# Guitar--the awful truth



## Guest

http://www.theonion.com/article/guy-carrying-guitar-case-on-elevator-envied-by-eve-18053

http://www.theonion.com/article/tense-party-enters-third-hour-of-unplayed-acoustic-37031


----------



## gHeadphone

Haha, great articles Victor!


----------



## Dim7

Nation Demands More Mind-Blowing Guitar Solos


----------



## gHeadphone

Dinner party host really wishes he had hidden those acoustic guitars/


----------



## LarryShone

What an idiot! :lol:


----------



## elgar's ghost

Just stand one of these ugly b******s in your living room and then no-one will hopefully go anywhere near it.


----------



## WilliamApocalypse

@ the first article,

Why not both? : ]


----------



## Ingélou

Loved these articles!


----------



## Pugg

Ingélou said:


> Loved these articles!


Me too, makes me smile.


----------



## Merl

http://newsthump.com/2016/04/25/playing-musical-instruments-leads-to-death-finds-daily-mail/


----------



## Taggart

Man humiliated by better guitarist playing his guitar


----------



## Pugg

Taggart said:


> Man humiliated by better guitarist playing his guitar


I did not accept the cookies from that site


----------



## Poodle

gHeadphone said:


> Haha, great articles Victor!


Yes. it was a good reed! :tiphat:


----------



## Larkenfield

gHeadphone said:


> Dinner party host really wishes he had hidden those acoustic guitars/


Hmm. Interesting article. But I believe that most musicians would not try to humiliate or show up the host, whether deliberately or not, at a party... Parties are usually intended to be non-competitive.


----------



## Merl

There's always a better guitarist than me at parties. The last one to make me look ***** only had one arm.


----------



## eugeneonagain

Merl said:


> There's always a better guitarist than me at parties. The last one to make me look ***** only had one arm.
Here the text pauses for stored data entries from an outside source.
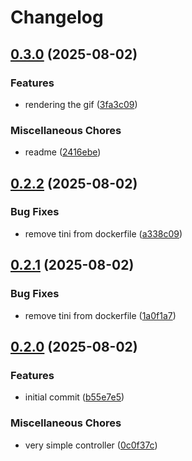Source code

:# Changelog

## [0.3.0](https://github.com/zoedsoupe/melyssa-art/compare/v0.2.2...v0.3.0) (2025-08-02)


### Features

* rendering the gif ([3fa3c09](https://github.com/zoedsoupe/melyssa-art/commit/3fa3c098869caf6f6c4d6835637584db0b645468))


### Miscellaneous Chores

* readme ([2416ebe](https://github.com/zoedsoupe/melyssa-art/commit/2416ebe4696888e39bec5d8e92c56dc750a7a6e4))

## [0.2.2](https://github.com/zoedsoupe/melyssa-art/compare/v0.2.1...v0.2.2) (2025-08-02)


### Bug Fixes

* remove tini from dockerfile ([a338c09](https://github.com/zoedsoupe/melyssa-art/commit/a338c09d0257d023b142f8372eb6b47bfcc865fd))

## [0.2.1](https://github.com/zoedsoupe/melyssa-art/compare/v0.2.0...v0.2.1) (2025-08-02)


### Bug Fixes

* remove tini from dockerfile ([1a0f1a7](https://github.com/zoedsoupe/melyssa-art/commit/1a0f1a7900921fd90b7bdbdd3a1cd15adec45798))

## [0.2.0](https://github.com/zoedsoupe/melyssa-art/compare/v0.1.0...v0.2.0) (2025-08-02)


### Features

* initial commit ([b55e7e5](https://github.com/zoedsoupe/melyssa-art/commit/b55e7e52787abb852090cb31d9e50c88653a09b1))


### Miscellaneous Chores

* very simple controller ([0c0f37c](https://github.com/zoedsoupe/melyssa-art/commit/0c0f37ca483d272a8a49ab677dc97bcc1ccea3a2))
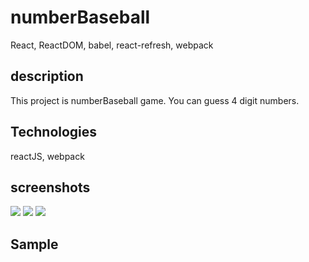 # numberBaseball

React, ReactDOM, babel, react-refresh, webpack

## description

This project is numberBaseball game. You can guess 4 digit numbers.


## Technologies
reactJS, webpack

## screenshots
<img src="https://user-images.githubusercontent.com/48890162/106983265-9d00cb00-6733-11eb-8ca2-c01d591f3bbc.png">
<img src="https://user-images.githubusercontent.com/48890162/106983270-9e31f800-6733-11eb-9ec1-b01cbb319dae.png">
<img src="https://user-images.githubusercontent.com/48890162/106983274-9f632500-6733-11eb-8886-4701c2f4dc8e.png">

## Sample
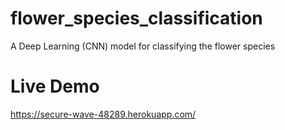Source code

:# flower_species_classification
A Deep Learning (CNN) model for classifying the flower species

# Live Demo
https://secure-wave-48289.herokuapp.com/
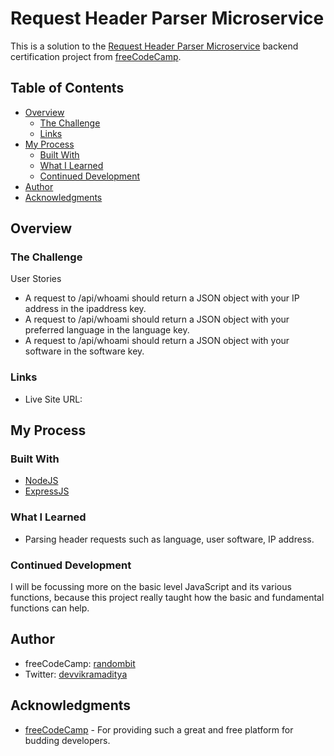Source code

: # Request Header Parser Microservice

This is a solution to the [Request Header Parser Microservice](https://www.freecodecamp.org/learn/apis-and-microservices/apis-and-microservices-projects/request-header-parser-microservice) backend certification project from [freeCodeCamp](https://www.freecodecamp.org).

## Table of Contents

- [Overview](#overview)
  - [The Challenge](#the-challenge)
  - [Links](#links)
- [My Process](#my-process)
  - [Built With](#built-with)
  - [What I Learned](#what-i-learned)
  - [Continued Development](#continued-development)
- [Author](#author)
- [Acknowledgments](#acknowledgments)

## Overview

### The Challenge

User Stories

- A request to /api/whoami should return a JSON object with your IP address in the ipaddress key.
- A request to /api/whoami should return a JSON object with your preferred language in the language key.
- A request to /api/whoami should return a JSON object with your software in the software key.

### Links

- Live Site URL: []()

## My Process

### Built With

- [NodeJS](https://nodejs.org)
- [ExpressJS](https://expressjs.com)

### What I Learned

- Parsing header requests such as language, user software, IP address.

### Continued Development

I will be focussing more on the basic level JavaScript and its various functions, because this project really taught how the basic and fundamental functions can help.

## Author

- freeCodeCamp: [randombit](https://www.freecodecamp.org/randombit)
- Twitter: [devvikramaditya](https://twitter.com/devvikramaditya)

## Acknowledgments

- [freeCodeCamp](https://www.freeCodeCamp.org) - For providing such a great and free platform for budding developers.
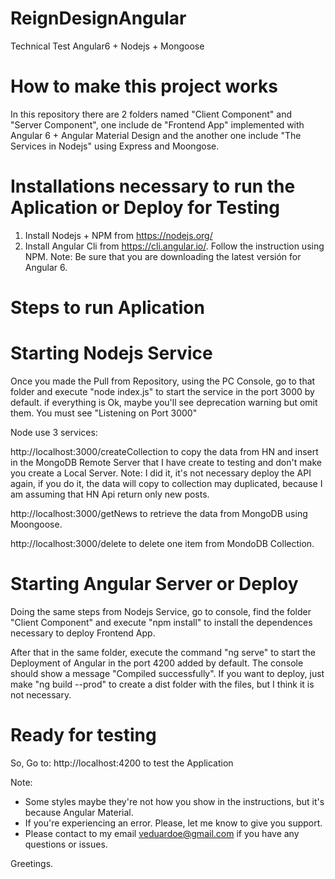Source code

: # ReignDesignAngular
Technical Test Angular6 + Nodejs + Mongoose

# How to make this project works
In this repository there are 2 folders named "Client Component" and "Server Component", one include de "Frontend App" implemented with Angular 6 + Angular Material Design and the another one include "The Services in Nodejs" using Express and Moongose.

# Installations necessary to run the Aplication or Deploy for Testing
1. Install Nodejs + NPM from https://nodejs.org/
2. Install Angular Cli from https://cli.angular.io/. Follow the instruction using NPM. Note: Be sure that you are downloading the latest versión for Angular 6.

# Steps to run Aplication

# Starting Nodejs Service

Once you made the Pull from Repository, using the PC Console, go to that folder and execute "node index.js" to start the service in the port 3000 by default. if everything is Ok, maybe you'll see deprecation warning but omit them. You must see "Listening on Port 3000"

Node use 3 services:

http://localhost:3000/createCollection to copy the data from HN and insert in the MongoDB Remote Server that I have create to testing and don't make you create a Local Server. Note: I did it, it's not necessary deploy the API again, if you do it, the data will copy to collection may duplicated, because I am assuming that HN Api return only new posts.

http://localhost:3000/getNews to retrieve the data from MongoDB using Moongoose.

http://localhost:3000/delete to delete one item from MondoDB Collection.

# Starting Angular Server or Deploy 

Doing the same steps from Nodejs Service, go to console, find the folder "Client Component" and execute "npm install" to install the dependences necessary to deploy Frontend App.

After that in the same folder, execute the command "ng serve" to start the Deployment of Angular in the port 4200 added by default. The console should show a message "Compiled successfully". If you want to deploy, just make "ng build --prod" to create a dist folder with the files, but I think it is not necessary.

# Ready for testing

So, Go to: http://localhost:4200 to test the Application

Note:
- Some styles maybe they're not how you show in the instructions, but it's because Angular Material.
- If you're experiencing an error. Please, let me know to give you support.
- Please contact to my email veduardoe@gmail.com if you have any questions or issues.

Greetings.
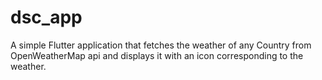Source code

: # dsc_app

A simple Flutter application that fetches the weather of any Country from OpenWeatherMap api and displays it with an icon corresponding to the weather. 


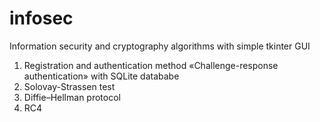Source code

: # infosec
Information security and cryptography algorithms with simple tkinter GUI

1. Registration and authentication method «Challenge-response authentication» with SQLite datababe
2. Solovay-Strassen test
3. Diffie–Hellman protocol
4. RC4

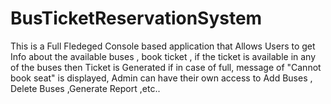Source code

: # BusTicketReservationSystem
This is a Full Fledeged Console based application that Allows Users to get Info about the available buses , book ticket , if the ticket is available in any of the buses then Ticket is Generated if in case of full, message of "Cannot book seat" is displayed, Admin can  have their own access to Add Buses , Delete Buses ,Generate Report ,etc..
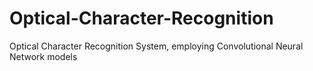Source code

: # Optical-Character-Recognition
Optical Character Recognition System, employing Convolutional Neural Network models
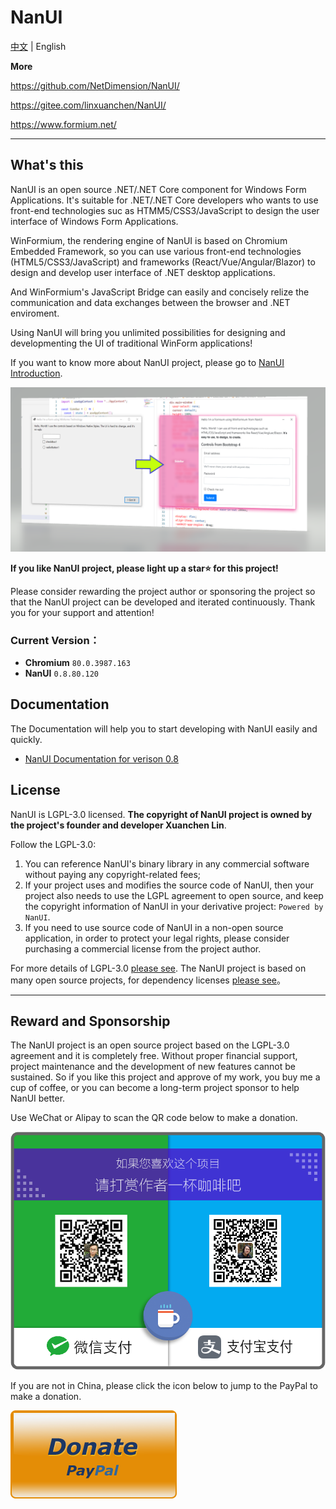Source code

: # NanUI

[中文](README.md) | English

**More**

https://github.com/NetDimension/NanUI/

https://gitee.com/linxuanchen/NanUI/

https://www.formium.net/

---

## What's this

NanUI is an open source .NET/.NET Core component for Windows Form Applications. It's suitable for .NET/.NET Core developers who wants to use front-end technologies suc as HTMM5/CSS3/JavaScript to design the user interface of Windows Form Applications.

WinFormium, the rendering engine of NanUI is based on Chromium Embedded Framework, so you can use various front-end technologies (HTML5/CSS3/JavaScript) and frameworks (React/Vue/Angular/Blazor) to design and develop user interface of .NET desktop applications.

And WinFormium's JavaScript Bridge can easily and concisely relize the communication and data exchanges between the browser and .NET enviroment.

Using NanUI will bring you unlimited possibilities for designing and developmenting the UI of traditional WinForm applications!

If you want to know more about NanUI project, please go to [NanUI Introduction](docs/README.md).

![Preview](docs/images/preview.png)

**If you like NanUI project, please light up a star⭐ for this project!**

Please consider rewarding the project author or sponsoring the project so that the NanUI project can be developed and iterated continuously. Thank you for your support and attention!

### Current Version：

- **Chromium** `80.0.3987.163`
- **NanUI** `0.8.80.120` 

## Documentation

The Documentation will help you to start developing with NanUI easily and quickly.

- [NanUI Documentation for verison 0.8](docs/documentation.md)



## License

NanUI is LGPL-3.0 licensed. **The copyright of NanUI project is owned by the project's founder and developer Xuanchen Lin**.

Follow the LGPL-3.0:

1. You can reference NanUI's binary library in any commercial software without paying any copyright-related fees;
2. If your project uses and modifies the source code of NanUI, then your project also needs to use the LGPL agreement to open source, and keep the copyright information of NanUI in your derivative project: `Powered by NanUI`.
3. If you need to use source code of NanUI in a non-open source application, in order to protect your legal rights, please consider purchasing a commercial license from the project author.

For more details of LGPL-3.0 [please see](docs/en-US/Licence.md). The NanUI project is based on many open source projects, for dependency licenses [please see](docs/en-US/Dependences.md)。

---

## Reward and Sponsorship

The NanUI project is an open source project based on the LGPL-3.0 agreement and it is completely free. Without proper financial support, project maintenance and the development of new features cannot be sustained. So if you like this project and approve of my work, you buy me a cup of coffee, or you can become a long-term project sponsor to help NanUI better.

Use WeChat or Alipay to scan the QR code below to make a donation.

![DONATE](docs/images/qrcode.png)

If you are not in China, please click the icon below to jump to the PayPal to make a donation.

[![DONATE](docs/images/paypal.png)](https://www.paypal.me/mrjson)
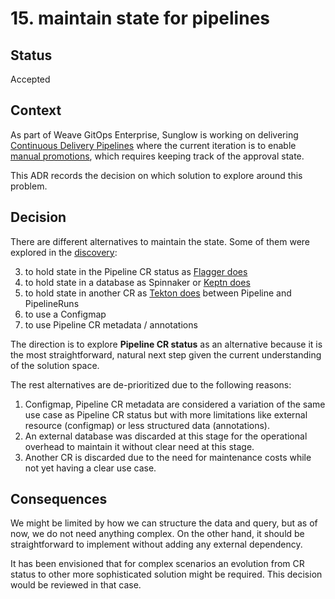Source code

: # 15. maintain state for pipelines

## Status

Accepted

## Context
As part of Weave GitOps Enterprise, Sunglow is working on delivering [Continuous Delivery Pipelines](https://www.notion.so/weaveworks/CD-Pipeline-39a6df44798c4b9fbd140f9d0df1212a) 
where the current iteration is to enable [manual promotions](https://www.notion.so/weaveworks/Manual-Promotions-6270cddd363648e08c259e671063aadf), 
which requires keeping track of the approval state. 

This ADR records the decision on which solution to explore around this problem.

## Decision

There are different alternatives to maintain the state. Some of them were explored
in the [discovery](https://miro.com/app/board/uXjVP9DpBjc=/?share_link_id=229323743612):

3. to hold state in the Pipeline CR status as [Flagger does](https://github.com/fluxcd/flagger/blob/main/pkg/apis/flagger/v1beta1/status.go#L70-L90)
4. to hold state in a database as Spinnaker or [Keptn does](https://keptn.sh/docs/concepts/architecture/)
5. to hold state in another CR as [Tekton does](https://tekton.dev/docs/pipelines/pipelineruns/) between Pipeline and PipelineRuns 
6. to use a Configmap
7. to use Pipeline CR metadata / annotations

The direction is to explore **Pipeline CR status** as an alternative because it is the most straightforward, natural
next step given the current understanding of the solution space.

The rest alternatives are de-prioritized due to the following reasons:

1. Configmap, Pipeline CR metadata are considered a variation of the same use case as Pipeline CR status but
with more limitations like external resource (configmap) or less structured data (annotations).
2. An external database was discarded at this stage for the operational overhead to maintain it without
clear need at this stage.
3. Another CR is discarded due to the need for maintenance costs while not yet having a clear
use case.

## Consequences

We might be limited by how we can structure the data and query, but as of now, we do not need anything complex. 
On the other hand, it should be straightforward to implement without adding any external dependency.

It has been envisioned that for complex scenarios an evolution from CR status to other more sophisticated
solution might be required. This decision would be reviewed in that case. 
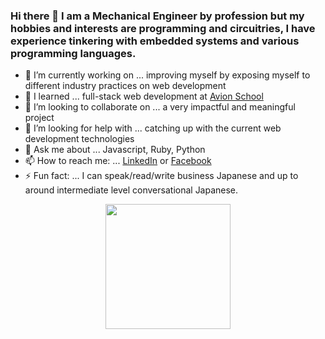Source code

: ### Hi there 👋 I am a Mechanical Engineer by profession but my hobbies and interests are programming and circuitries, I have experience tinkering with embedded systems and various programming languages.

<!--
**ddcmendoza/ddcmendoza** is a ✨ _special_ ✨ repository because its `README.md` (this file) appears on your GitHub profile.

Here are some ideas to get you started:
-->
- 🔭 I’m currently working on ... improving myself by exposing myself to different industry practices on web development
- 🌱 I learned ... full-stack web development at [Avion School](https://avionschool.com/)
- 👯 I’m looking to collaborate on ... a very impactful and meaningful project
- 🤔 I’m looking for help with ... catching up with the current web development technologies
- 💬 Ask me about ... Javascript, Ruby, Python
- 📫 How to reach me: ... [LinkedIn](https://www.linkedin.com/in/ddcmendoza/) or [Facebook](https://www.facebook.com/deybmen/)
- ⚡ Fun fact: ... I can speak/read/write business Japanese and up to around intermediate level conversational Japanese.


<p align="center">
  <img width="60%" height="100%" style="display:inline;height:200px;width:auto;" align="center" src="https://github-readme-stats.vercel.app/api?username=ddcmendoza&theme=merko&show_icons=true" />
  </p>
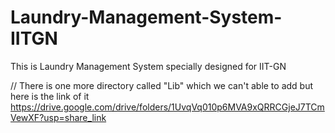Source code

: # Laundry-Management-System-IITGN
This is Laundry Management System specially designed for IIT-GN

// There is one more directory called "Lib" which we can't able to add but here is the link of it https://drive.google.com/drive/folders/1UvqVq010p6MVA9xQRRCGjeJ7TCmVewXF?usp=share_link

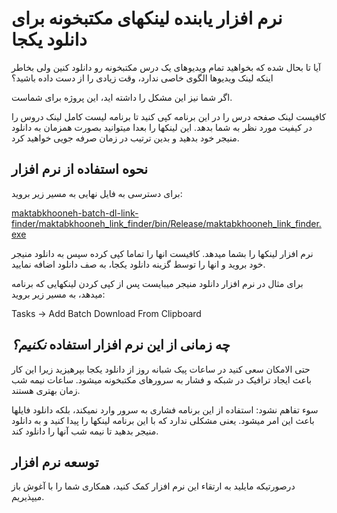 ﻿# نرم افزار یابنده لینکهای مکتبخونه برای دانلود یکجا
آیا تا بحال شده که بخواهید تمام ویدیوهای یک درس مکتبخونه رو دانلود کنین ولی بخاطر اینکه لینک ویدیوها الگوی خاصی ندارد، وقت زیادی را از دست داده باشید؟

اگر شما نیز این مشکل را داشته اید، این پروژه برای شماست.

کافیست لینک صفحه درس را در این برنامه کپی کنید تا برنامه لیست کامل لینک دروس را در کیفیت مورد نظر به شما بدهد. این لینکها را بعدا میتوانید بصورت همزمان به دانلود منیجر خود بدهید و بدین ترتیب در زمان صرفه جویی خواهید کرد.
## نحوه استفاده از نرم افزار
برای دسترسی به فایل نهایی به مسیر زیر بروید:

[maktabkhooneh-batch-dl-link-finder/maktabkhooneh_link_finder/bin/Release/maktabkhooneh_link_finder.exe](maktabkhooneh_link_finder/bin/Release/maktabkhooneh_link_finder.exe)

نرم افزار لینکها را بشما میدهد. کافیست انها را تماما کپی کرده سپس به دانلود منیجر خود بروید
و انها را توسط گزینه دانلود یکجا، به صف دانلود اضافه نمایید.

برای مثال در نرم افزار دانلود منیجر میبایست پس از کپی کردن لینکهایی که برنامه میدهد، به مسیر زیر بروید:

Tasks -> Add Batch Download From Clipboard

## چه زمانی از این نرم افزار استفاده *نکنیم؟*

حتی الامکان سعی کنید در ساعات پیک شبانه روز از دانلود یکجا بپرهیزید زیرا این کار باعث ایجاد ترافیک در شبکه و فشار به سرورهای مکتبخونه میشود. ساعات نیمه شب زمان بهتری هستند.

سوء تفاهم نشود: استفاده از این برنامه فشاری به سرور وارد نمیکند، بلکه دانلود فایلها باعث این امر میشود. یعنی مشکلی ندارد که با این برنامه لینکها را پیدا کنید و به دانلود منیجر بدهید تا نیمه شب آنها را دانلود کند.

## توسعه نرم افزار

درصورتیکه مایلید به ارتقاء این نرم افزار کمک کنید، همکاری شما را با آغوش باز میپذیریم.
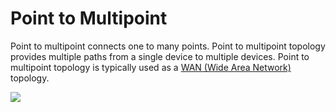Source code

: # Point to Multipoint

Point to multipoint connects one to many points. Point to multipoint topology provides multiple paths from a single device to multiple devices. Point to multipoint topology is typically used as a [WAN (Wide Area Network)](https://www.omnisecu.com/basic-networking/lan-and-wan-local-area-network-and-wide-area-network.php) topology.

![](https://www.omnisecu.com/images/basic-networking/point-to-point-and-point-to-multipoint-topology-computer.jpg)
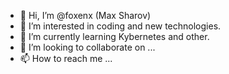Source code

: - 👋 Hi, I’m @foxenx (Max Sharov)
- 👀 I’m interested in coding and new technologies.
- 🌱 I’m currently learning Kybernetes and other.
- 💞️ I’m looking to collaborate on ...
- 📫 How to reach me ...

<!---
foxenx/foxenx is a ✨ special ✨ repository because its `README.md` (this file) appears on your GitHub profile.
You can click the Preview link to take a look at your changes.
--->
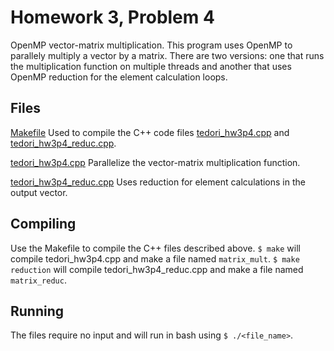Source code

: # Homework 3, Problem 4
OpenMP vector-matrix multiplication. This program uses OpenMP to parallely multiply a vector by a matrix. There are two versions: one that runs the multiplication function on multiple threads and another that uses OpenMP reduction for the element calculation loops.

## Files
[Makefile](./Makefile) Used to compile the C++ code files [tedori_hw3p4.cpp](./tedori_hw3p4.cpp) and [tedori_hw3p4_reduc.cpp](./tedori_hw3p4_reduc.cpp).

[tedori_hw3p4.cpp](./tedori_hw3p4.cpp) Parallelize the vector-matrix multiplication function.

[tedori_hw3p4_reduc.cpp](./tedori_hw3p4_reduc.cpp) Uses reduction for element calculations in the output vector.

## Compiling
Use the Makefile to compile the C++ files described above. `$ make` will compile tedori_hw3p4.cpp and make a file named `matrix_mult`. `$ make reduction` will compile tedori_hw3p4_reduc.cpp and make a file named `matrix_reduc`.

## Running 
The files require no input and will run in bash using `$ ./<file_name>`.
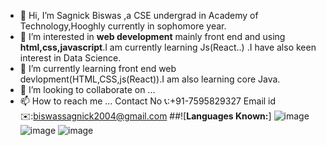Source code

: - 👋 Hi, I’m Sagnick Biswas ,a CSE undergrad in Academy of Technology,Hooghly currently in sophomore year.
- 👀 I’m interested in **web development** mainly front end and using **html,css,javascript**.I am currently learning Js(React..) .I have also keen interest in Data Science.
- 🌱 I’m currently learning front end web devlopment(HTML,CSS,js(React)).I am also learning core Java.
- 💞️ I’m looking to collaborate on ...
- 📫 How to reach me ...
     Contact No 📞:+91-7595829327
     Email id ✉️:biswassagnick2004@gmail.com
##![**Languages Known:**]
![image](https://github.com/user-attachments/assets/a16f2ffc-6159-46d4-93d0-8c737b50418e)
![image](https://github.com/user-attachments/assets/49b925a4-f16b-4f32-af59-8bd98b11a3a5)
![image](https://github.com/user-attachments/assets/0d6fdc31-382e-49e0-9132-a5ecf98c3027)




<!---
code-Sagnick9300/code-Sagnick9300 is a ✨ special ✨ repository because its `README.md` (this file) appears on your GitHub profile.
You can click the Preview link to take a look at your changes.
--->
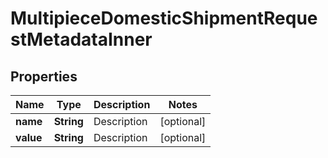 

# MultipieceDomesticShipmentRequestMetadataInner


## Properties

| Name | Type | Description | Notes |
|------------ | ------------- | ------------- | -------------|
|**name** | **String** | Description |  [optional] |
|**value** | **String** | Description |  [optional] |



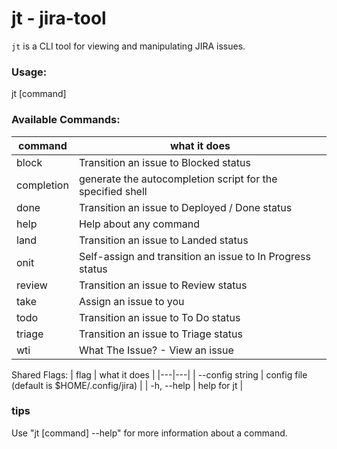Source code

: # jt - jira-tool

`jt` is a CLI tool for viewing and manipulating JIRA issues.

### Usage:
jt [command]

### Available Commands:
| command | what it does |
|---|---|
| block       | Transition an issue to Blocked status |
| completion  | generate the autocompletion script for the specified shell |
| done        | Transition an issue to Deployed / Done status |
| help        | Help about any command |
| land        | Transition an issue to Landed status |
| onit        | Self-assign and transition an issue to In Progress status |
| review      | Transition an issue to Review status |
| take        | Assign an issue to you |
| todo        | Transition an issue to To Do status |
| triage      | Transition an issue to Triage status |
| wti         | What The Issue? - View an issue |

Shared Flags:
| flag | what it does |
|---|---|
| --config string |  config file (default is $HOME/.config/jira) |
| -h, --help      |  help for jt |

### tips
Use "jt [command] --help" for more information about a command.

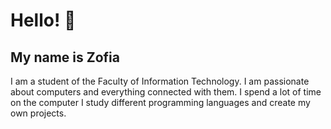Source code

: # Hello! 👋

## My name is __Zofia__ 
I am a student of the Faculty of Information Technology.
I am passionate about computers and everything connected with them.
I spend a lot of time on the computer
I study different programming languages and create my own projects.
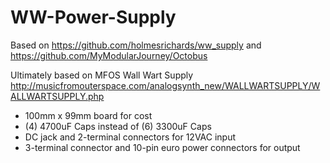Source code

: # WW-Power-Supply

Based on https://github.com/holmesrichards/ww_supply
and https://github.com/MyModularJourney/Octobus

Ultimately based on MFOS Wall Wart Supply http://musicfromouterspace.com/analogsynth_new/WALLWARTSUPPLY/WALLWARTSUPPLY.php

* 100mm x 99mm board for cost
* (4) 4700uF Caps instead of (6) 3300uF Caps
* DC jack and 2-terminal connectors for 12VAC input
* 3-terminal connector and 10-pin euro power connectors for output
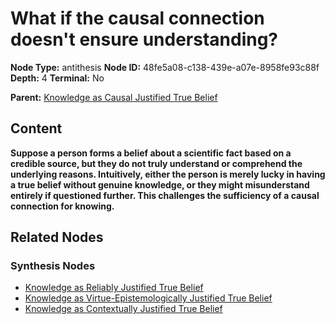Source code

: # What if the causal connection doesn't ensure understanding?

**Node Type:** antithesis
**Node ID:** 48fe5a08-c138-439e-a07e-8958fe93c88f
**Depth:** 4
**Terminal:** No

**Parent:** [Knowledge as Causal Justified True Belief](knowledge-as-causal-justified-true-belief-synthesis-694abd37-7a88-4854-b004-eb1abaa73d9f.md)

## Content

**Suppose a person forms a belief about a scientific fact based on a credible source, but they do not truly understand or comprehend the underlying reasons. Intuitively, either the person is merely lucky in having a true belief without genuine knowledge, or they might misunderstand entirely if questioned further. This challenges the sufficiency of a causal connection for knowing.**

## Related Nodes

### Synthesis Nodes

- [Knowledge as Reliably Justified True Belief](knowledge-as-reliably-justified-true-belief-synthesis-2ae187c3-409d-412e-bb7e-70accb5d2d43.md)
- [Knowledge as Virtue-Epistemologically Justified True Belief](knowledge-as-virtue-epistemologically-justified-true-belief-synthesis-650390c9-7c38-40c1-8710-9b914fcd6b2a.md)
- [Knowledge as Contextually Justified True Belief](knowledge-as-contextually-justified-true-belief-synthesis-244579f4-e3f3-47f8-b674-932f5fd70446.md)
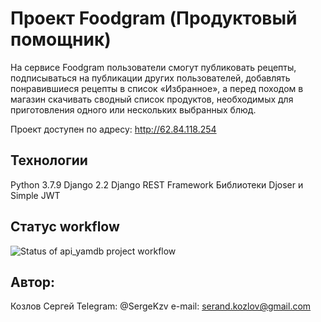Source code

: # Проект Foodgram (Продуктовый помощник)

На сервисе Foodgram пользователи смогут публиковать рецепты, подписываться на публикации других пользователей, добавлять понравившиеся рецепты в список «Избранное», а перед походом в магазин скачивать сводный список продуктов, необходимых для приготовления одного или нескольких выбранных блюд.

Проект доступен по адресу: http://62.84.118.254


## Технологии
Python 3.7.9
Django 2.2
Django REST Framework
Библиотеки Djoser и Simple JWT

## Статус workflow
![Status of api_yamdb project workflow](https://github.com/Sergey-K2/foodgram-project-react/actions/workflows/foodgram.yaml/badge.svg?event=push)



## Автор:
Козлов Сергей 
Telegram: @SergeKzv
e-mail: serand.kozlov@gmail.com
That's what all Paul Wittgenstein's pianist friends said.


----------



## malc

It seems that every other person in London walks around with a guitar , and is supplemented by a surfeit of buskers .Gone are the days when the rough boys shouted "giss a tune" and other more choice utterances! Now the Streets of London are paved with guitars , and in the Hipster flats guitars gather dust in the long road to musical dystopia [sorry]


----------